TASK INPUTS: Begin
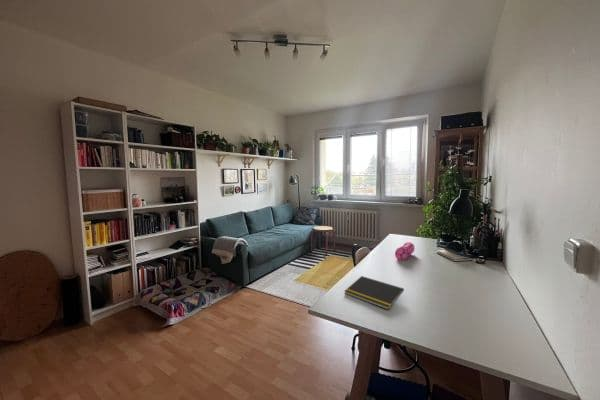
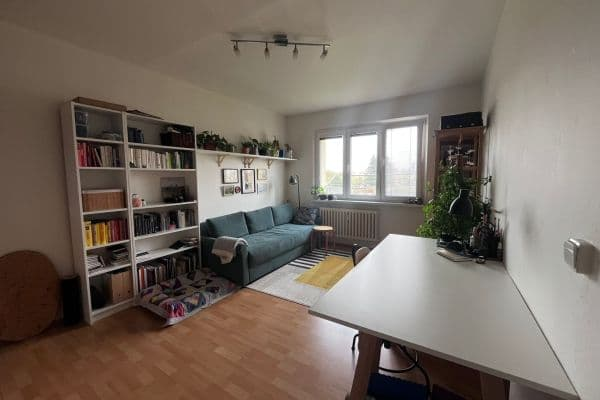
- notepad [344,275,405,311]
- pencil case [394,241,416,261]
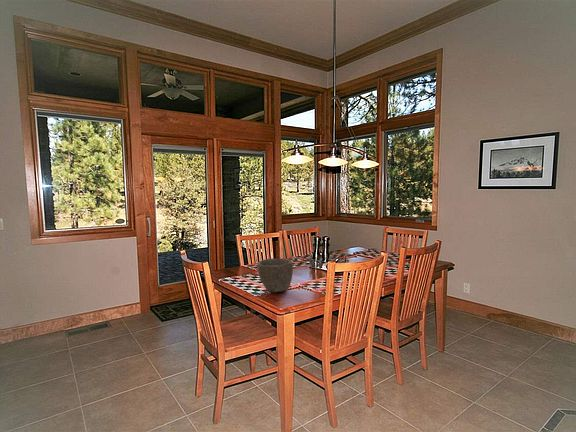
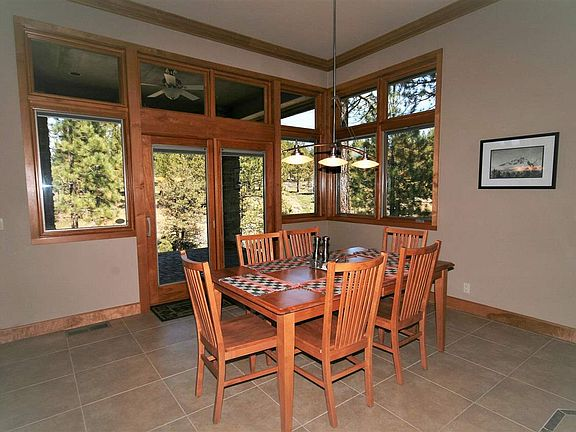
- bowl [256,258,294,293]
TASK INPUTS: End
TASK INPUTS: Begin
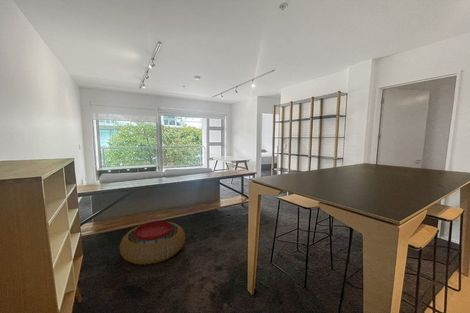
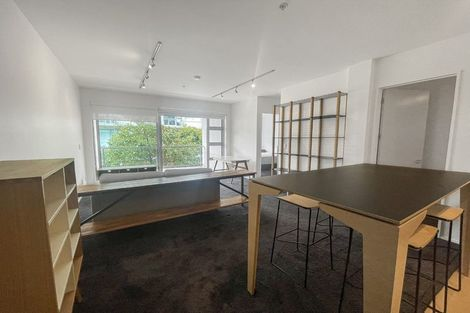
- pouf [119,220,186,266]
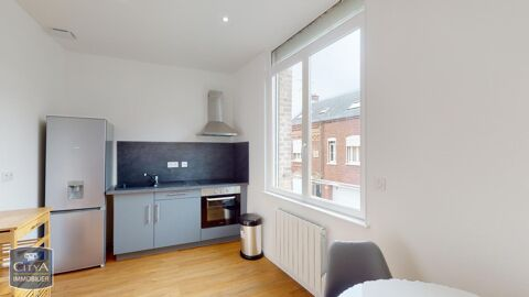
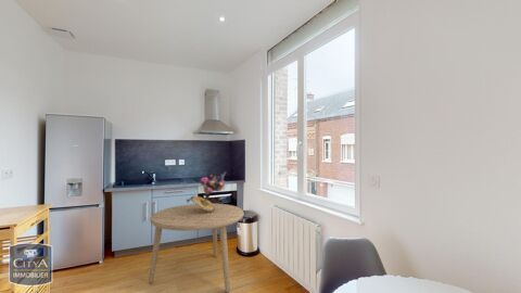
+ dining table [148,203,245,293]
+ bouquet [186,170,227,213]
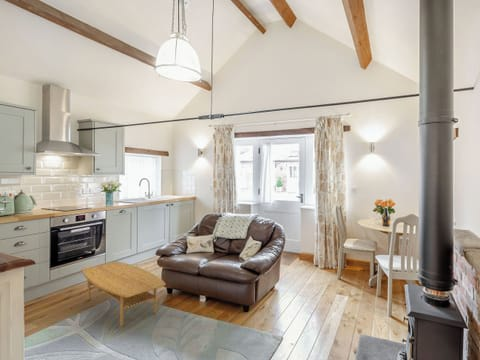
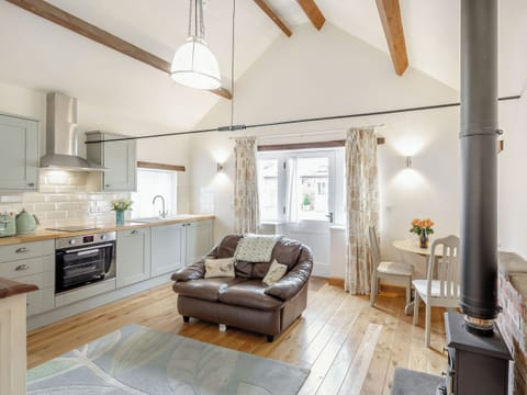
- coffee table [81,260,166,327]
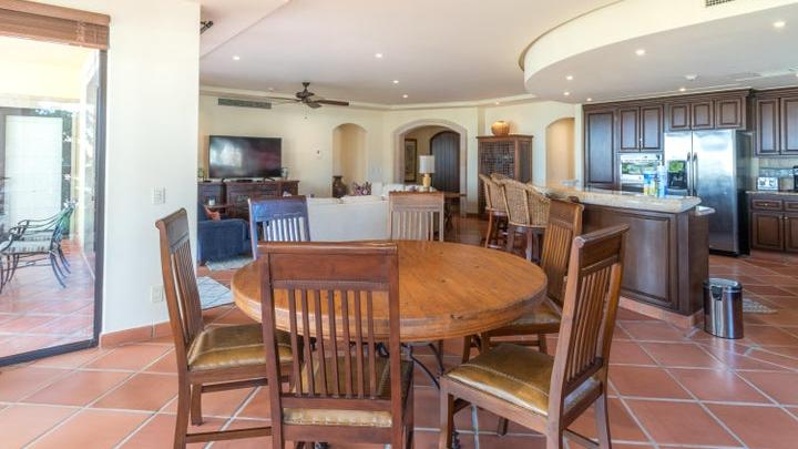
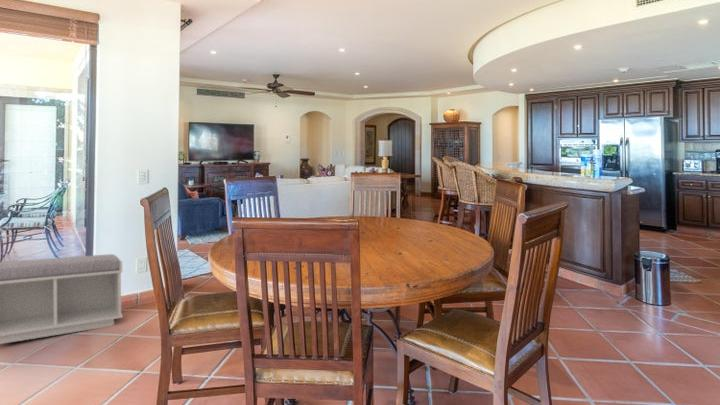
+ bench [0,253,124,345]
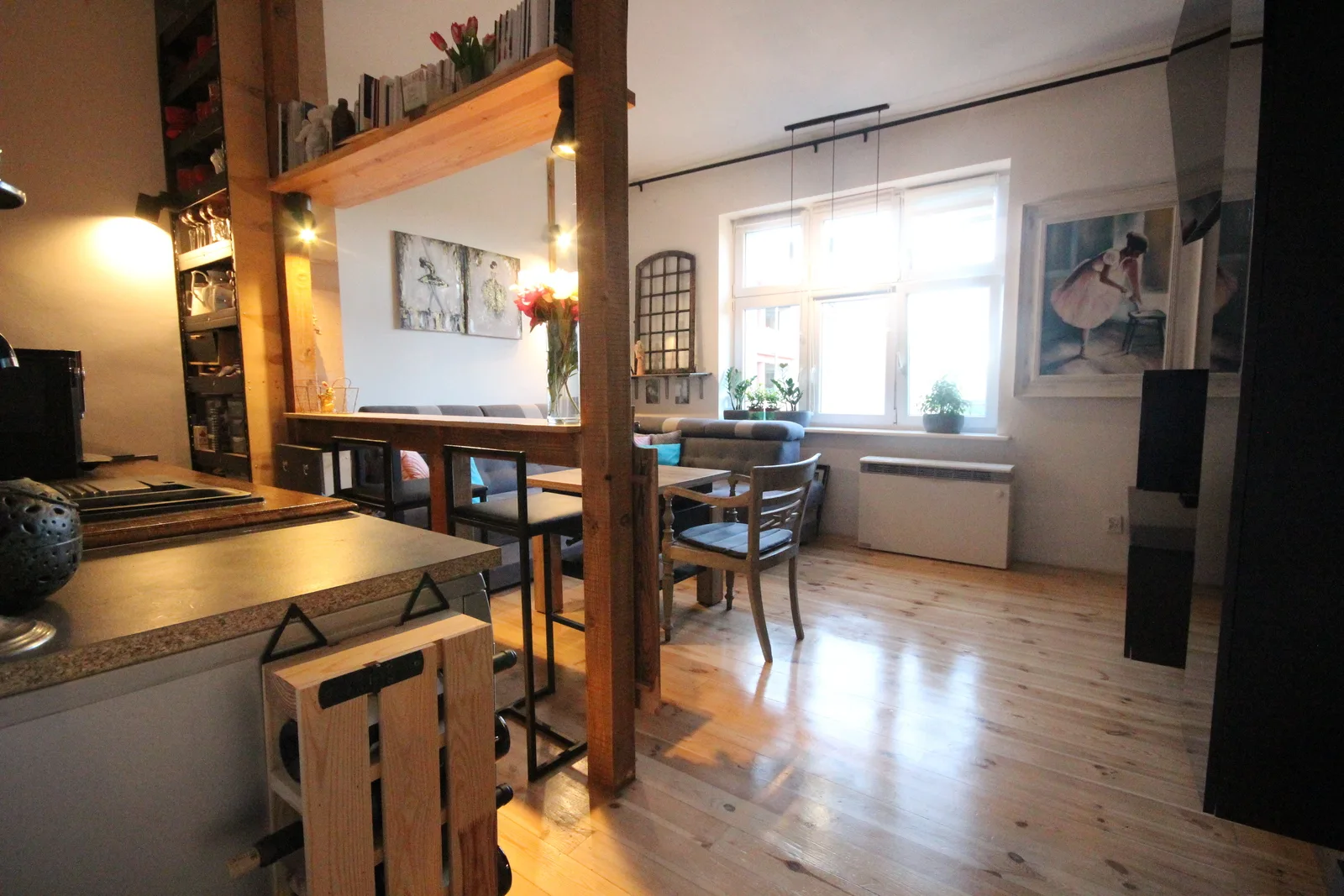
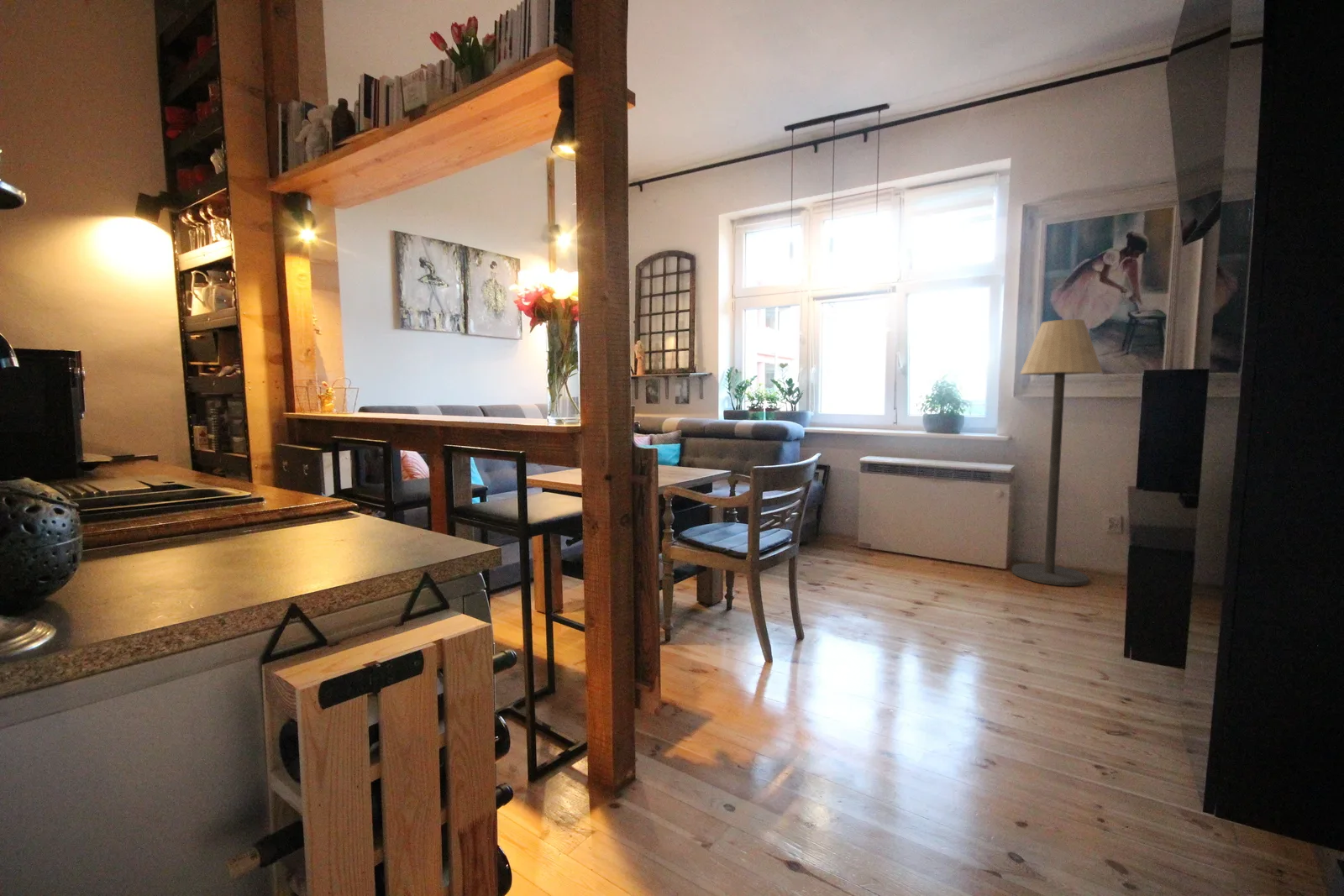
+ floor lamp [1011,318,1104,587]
TASK INPUTS: End
ASSIGNMENT: Wherever a line of the data holds "table", copy that line.

YOUR SOLUTION:
+ dining table [148,203,245,293]
- coffee table [81,260,166,327]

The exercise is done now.